## Exercise objective
Where a picture occurs in the data, omit it, and copy all remaining data exactly.

++++

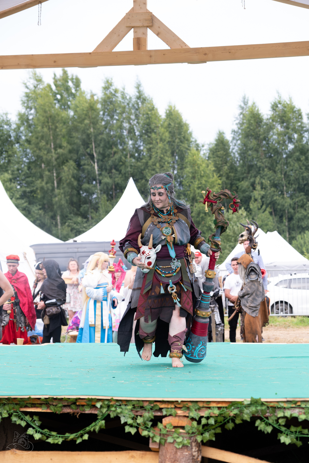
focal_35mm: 83
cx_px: 154
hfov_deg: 16.5
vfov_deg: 24.5
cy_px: 232
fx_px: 1069
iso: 320
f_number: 3.6
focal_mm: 55
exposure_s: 1/800
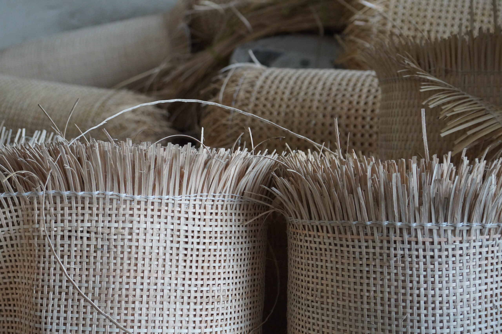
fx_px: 711
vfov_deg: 26.5
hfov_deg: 38.9
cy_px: 167
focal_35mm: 51
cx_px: 251
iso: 1250
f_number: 5
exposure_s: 1/160
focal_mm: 34
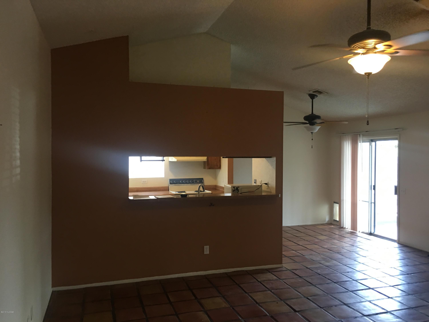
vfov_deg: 48.2
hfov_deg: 61.7
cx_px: 214
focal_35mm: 29
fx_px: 359
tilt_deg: +1.5
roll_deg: +0.0
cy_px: 161
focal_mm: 4.15
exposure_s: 1/15
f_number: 2.2
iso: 64
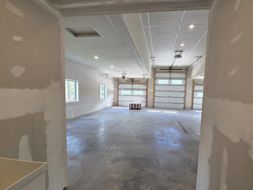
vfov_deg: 81.6
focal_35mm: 15
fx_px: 110
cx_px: 142
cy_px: 103
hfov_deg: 97.7
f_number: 2.2
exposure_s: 1/120
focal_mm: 2.2
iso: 125
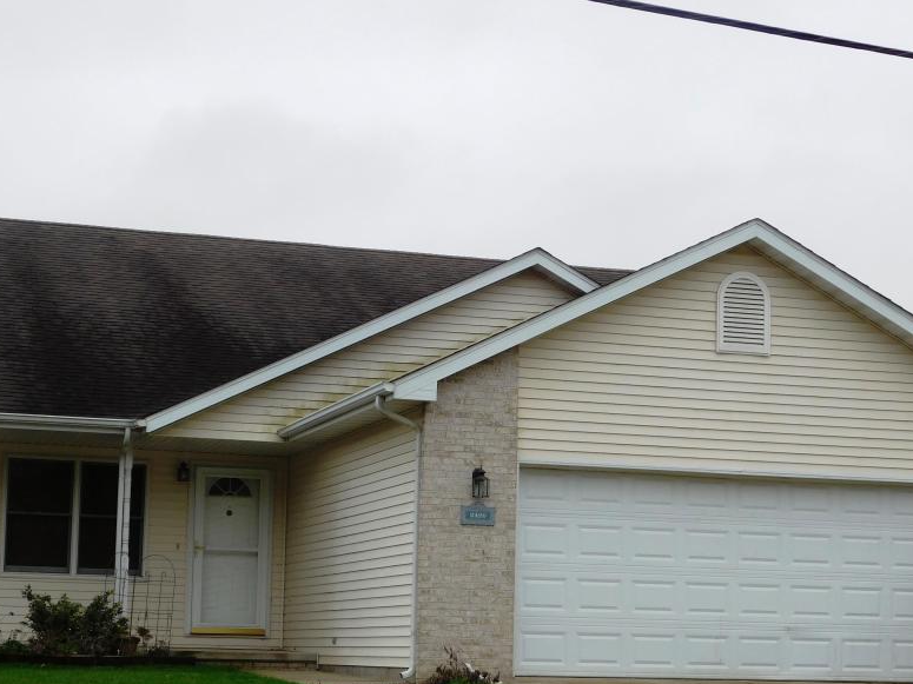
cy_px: 451
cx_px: 494
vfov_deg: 18.8
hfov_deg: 25.0
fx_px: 2057
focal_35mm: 78
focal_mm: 10.4
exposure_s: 1/400
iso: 125
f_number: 4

++++

## Solution for this problem
focal_35mm: 83
cx_px: 154
hfov_deg: 16.5
vfov_deg: 24.5
cy_px: 232
fx_px: 1069
iso: 320
f_number: 3.6
focal_mm: 55
exposure_s: 1/800
fx_px: 711
vfov_deg: 26.5
hfov_deg: 38.9
cy_px: 167
focal_35mm: 51
cx_px: 251
iso: 1250
f_number: 5
exposure_s: 1/160
focal_mm: 34
vfov_deg: 48.2
hfov_deg: 61.7
cx_px: 214
focal_35mm: 29
fx_px: 359
tilt_deg: +1.5
roll_deg: +0.0
cy_px: 161
focal_mm: 4.15
exposure_s: 1/15
f_number: 2.2
iso: 64
vfov_deg: 81.6
focal_35mm: 15
fx_px: 110
cx_px: 142
cy_px: 103
hfov_deg: 97.7
f_number: 2.2
exposure_s: 1/120
focal_mm: 2.2
iso: 125
cy_px: 451
cx_px: 494
vfov_deg: 18.8
hfov_deg: 25.0
fx_px: 2057
focal_35mm: 78
focal_mm: 10.4
exposure_s: 1/400
iso: 125
f_number: 4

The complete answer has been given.